Head of the Governor’s Office Matthew Forbes told the Compass Friday that it was the fifth evacuation flight arranged out of the Governor’s Office. It took a lot of effort and diplomatic finesse to broker the transport that was headed halfway across the world.
“This has probably been the most challenging [flight] for a number of reasons,” said Forbes. “Firstly, I think because of the distance that [they’ve] got to travel. We’ve also had to use two different airlines to do this… because of some of the regulations of flying into India.”
Last month, the initial Cayman-to-India airbridge plan hit a snag after the evacuation flight was put on hold. This was following an impasse between British Airways and the Indian government over stringent requirements for personal protective equipment for all flight crews coming into the country.
British Airways is among a number of airlines which have said they are not willing to comply with the operating procedures required by Indian authorities, which include wearing full hazmat suits and face shields.
Forbes said a workaround was found when the flight was split between two airlines.
“We’ve also been working very closely with the Indian High Commission in Kingston as well. They’ve been doing a great job helping the passengers, and helping to get the permissions that we need.
“We’ve also had to work and use the foreign office network as well to get the permissions to do this. So, we’ve worked very closely with the British High Commission in New Delhi and also with [the] Deputy High Commission in Chennai as well,” he said.
Rakesh Baxani, vice president of the Indian Cayman community group, said he was pleased that the flight was finally about to take off without a hitch.
He said the group, which was also heavily involved in the effort to ensure the out-of-work Indian nationals did not go hungry, will be working with the remaining nationals to assist with another flight, if needed.
“There are a lot of people who haven’t left [on] the flight because they still have hope that maybe the industry will open up and they will get back the work,” Baxani said. “If or when the time comes, we will have to work along the situation as it is.
“Our major responsibility was to really make sure that our guys who [needed] help with food got [it] and the guys who needed help with going back to India [could go], and that’s happened.”
Forbes commended Indian businessman Harry Chandi for his valiant effort to assist those who departed for their home country, including using his own credit card facility to pay for tickets for some who did not have the ability to do so. He also provided sandwiches for the flight.
“It’s the first opportunity we’ve had to help take a large number of Indian nationals back home to their families in India,” Forbes said on Friday. “The whole operation has been a long time coming, but we’re very pleased to be here and to see that actually [completed with] a full aircraft ready to go back to London.”

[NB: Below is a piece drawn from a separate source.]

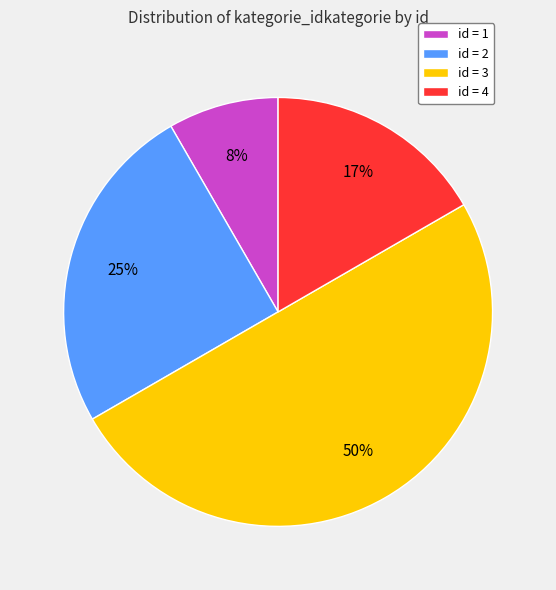

How many slices are in this pie chart?

4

Chandi, he said, also held 25 Zoom meetings trying to assist in sorting out the flight and tickets.
Ten members of the UK satellite military team that was deployed in Cayman over the last few months also returned to London on Friday’s flight.
Financial Crimes consultant Simon Baker, who has been working with the Royal Cayman Islands Police Service Financial Crimes Unit, was also on the London flight.

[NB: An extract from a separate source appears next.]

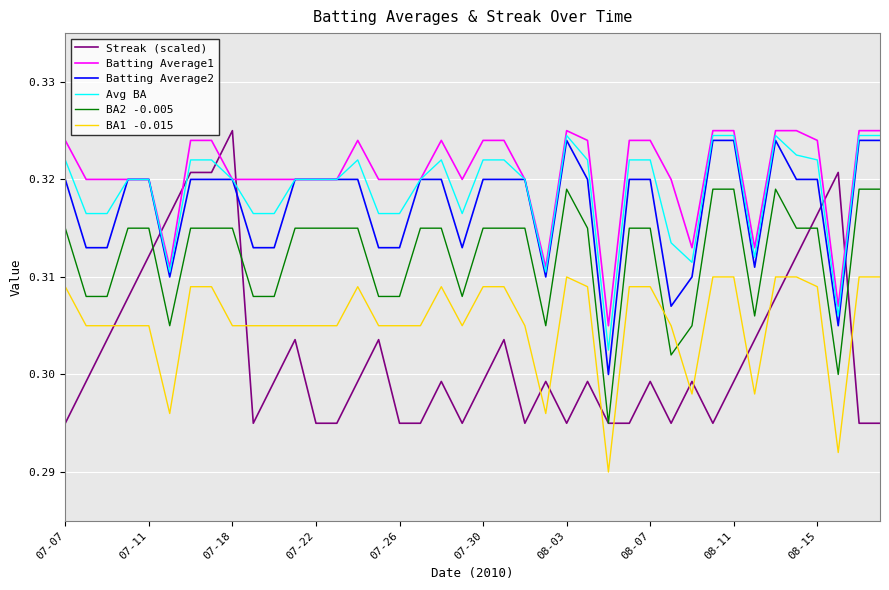

After their last crossing, which series has the higher values: BA2 -0.005 or BA1 -0.015?

BA2 -0.005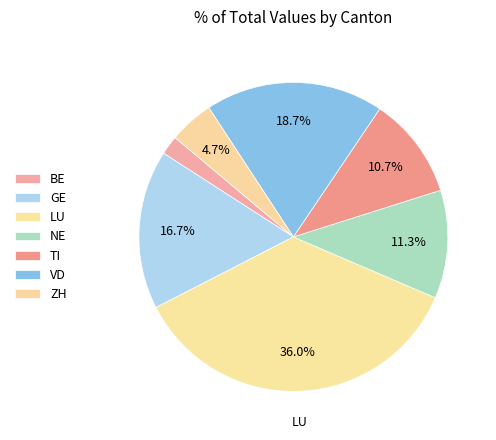

What is the ratio of the value at ZH to the value at GE?

0.3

He said he was looking forward to returning to his family.
“I’m in two weeks quarantine at our home [upon return], so apart from the fact [that] my wife has many plans for me to do some gardening, it’s a bit of a rest and relaxation for me,” Baker said. “Bit of a change from dealing with the sort of global anti-money laundering-type work.”
The Governor’s Office, Forbes said, is now working on two flights to the UK which will be made available for students and their families later this month and in August.